## TASK OBJECTIVE
An exact copy of all the data below is needed, without its pictures.

## EXTRACTED DATA
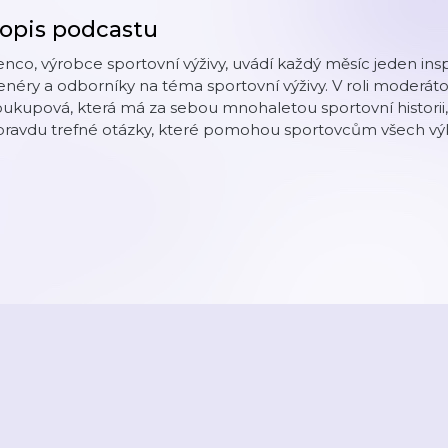
opis podcastu
nco, výrobce sportovní výživy, uvádí každý měsíc jeden inspi
enéry a odborníky na téma sportovní výživy. V roli moderátor
oukupová, která má za sebou mnohaletou sportovní histori
pravdu trefné otázky, které pomohou sportovcům všech výk
2026
Active Radio a.s.
Reklama
O aplikaci
Youradio Music
Podmín
áte již účet? Přihlaste se.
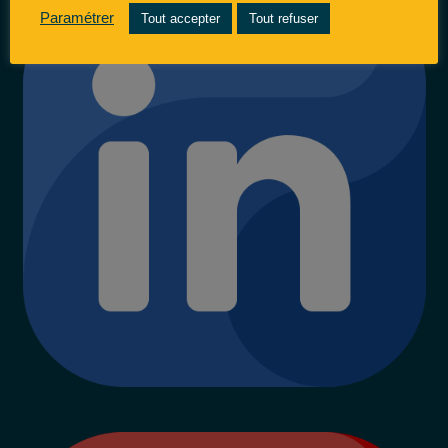
Paramétrer
Tout accepter
Tout refuser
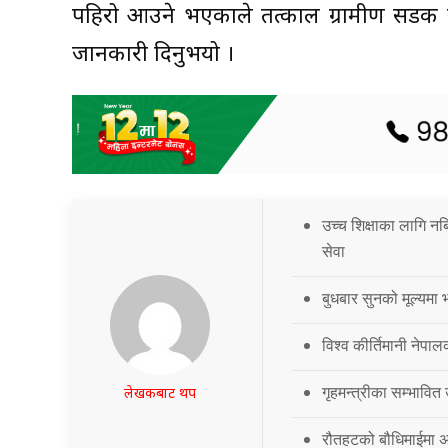
पहिरो आउने भएकाले तत्काल ग्रामीण सडक सञ
जानकारी दिनुभयो ।
उच्च शिक्षाका लागि नब
सेवा
बुधबार सुनको मूल्यमा भ
विश्व कीर्तिमानी नेपालक
गृहमन्त्रीका सम्भावित
लेखकबाट थप
रौतहटको बौधिमाईमा अत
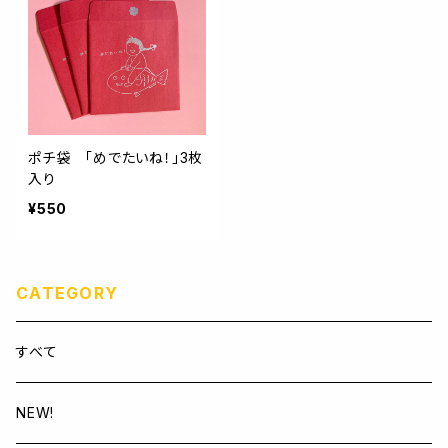
ポチ袋 「めでたいね！」3枚
入り
¥550
CATEGORY
すべて
NEW!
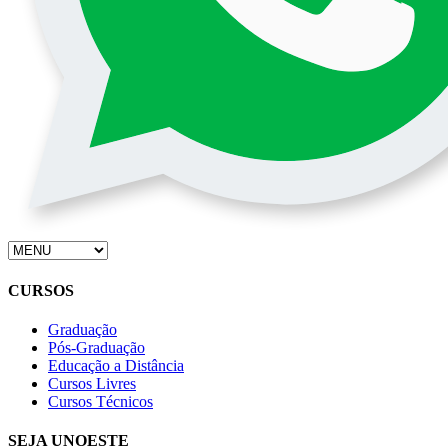
CURSOS
Graduação
Pós-Graduação
Educação a Distância
Cursos Livres
Cursos Técnicos
SEJA UNOESTE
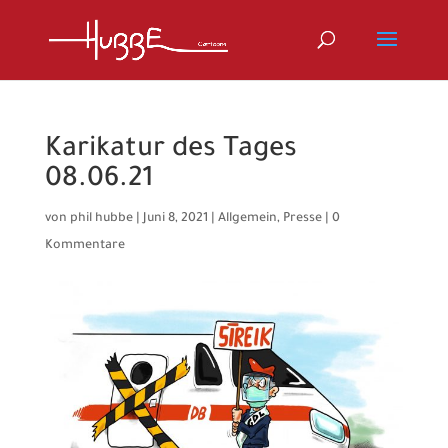
Karikatur des Tages
08.06.21
von
phil hubbe
|
Juni 8, 2021
|
Allgemein
,
Presse
|
0
Kommentare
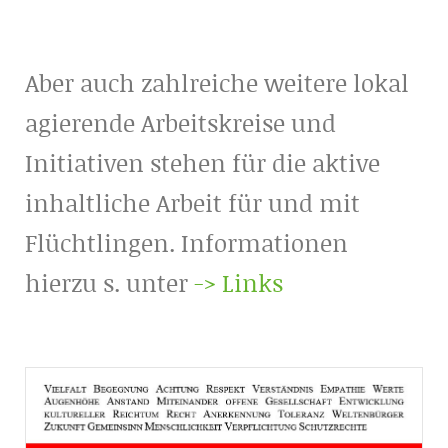
Aber auch zahlreiche weitere lokal
agierende Arbeitskreise und
Initiativen stehen für die aktive
inhaltliche Arbeit für und mit
Flüchtlingen. Informationen
hierzu s. unter
-> Links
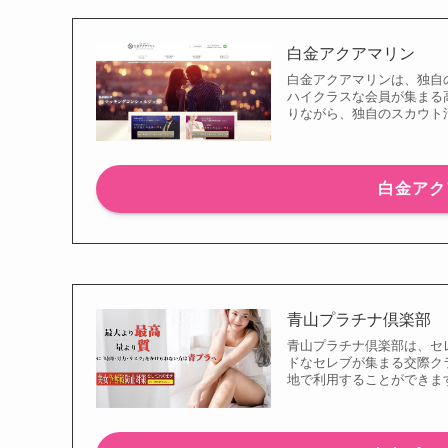
白金アクアマリン
白金アクアマリンは、独自
ハイクラスな会員が集まる
りながら、独自のスカウト活
白金アク
青山プラチナ倶楽部
青山プラチナ倶楽部は、セ
ドなセレブが集まる交際ク
地で利用することができま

## SOLUTION TO THIS EXERCISE
opis podcastu
nco, výrobce sportovní výživy, uvádí každý měsíc jeden inspi
enéry a odborníky na téma sportovní výživy. V roli moderátor
oukupová, která má za sebou mnohaletou sportovní histori
pravdu trefné otázky, které pomohou sportovcům všech výk
2026
Active Radio a.s.
Reklama
O aplikaci
Youradio Music
Podmín
áte již účet? Přihlaste se.
Paramétrer
Tout accepter
Tout refuser
पहिरो आउने भएकाले तत्काल ग्रामीण सडक सञ
जानकारी दिनुभयो ।
उच्च शिक्षाका लागि नब
सेवा
बुधबार सुनको मूल्यमा भ
विश्व कीर्तिमानी नेपालक
गृहमन्त्रीका सम्भावित
लेखकबाट थप
रौतहटको बौधिमाईमा अत
ポチ袋 「めでたいね！」3枚
入り
¥550
CATEGORY
すべて
NEW!
CURSOS
Graduação
Pós-Graduação
Educação a Distância
Cursos Livres
Cursos Técnicos
SEJA UNOESTE
Karikatur des Tages
08.06.21
von
phil hubbe
|
Juni 8, 2021
|
Allgemein
,
Presse
|
0
Kommentare
Aber auch zahlreiche weitere lokal
agierende Arbeitskreise und
Initiativen stehen für die aktive
inhaltliche Arbeit für und mit
Flüchtlingen. Informationen
hierzu s. unter
-> Links
白金アクアマリン
白金アクアマリンは、独自
ハイクラスな会員が集まる
りながら、独自のスカウト活
白金アク
青山プラチナ倶楽部
青山プラチナ倶楽部は、セ
ドなセレブが集まる交際ク
地で利用することができま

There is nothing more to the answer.